**Requirement:**
Print every one of the rows below word for word, keeping each line as it appears.

**Record set:**

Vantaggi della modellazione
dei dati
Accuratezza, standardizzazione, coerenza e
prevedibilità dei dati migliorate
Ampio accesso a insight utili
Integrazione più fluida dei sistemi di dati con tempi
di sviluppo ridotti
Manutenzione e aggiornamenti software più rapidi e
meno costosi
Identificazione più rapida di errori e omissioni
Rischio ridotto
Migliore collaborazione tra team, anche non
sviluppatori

**Answer section:**
Vantaggi della modellazione
dei dati
Accuratezza, standardizzazione, coerenza e
prevedibilità dei dati migliorate
Ampio accesso a insight utili
Integrazione più fluida dei sistemi di dati con tempi
di sviluppo ridotti
Manutenzione e aggiornamenti software più rapidi e
meno costosi
Identificazione più rapida di errori e omissioni
Rischio ridotto
Migliore collaborazione tra team, anche non
sviluppatori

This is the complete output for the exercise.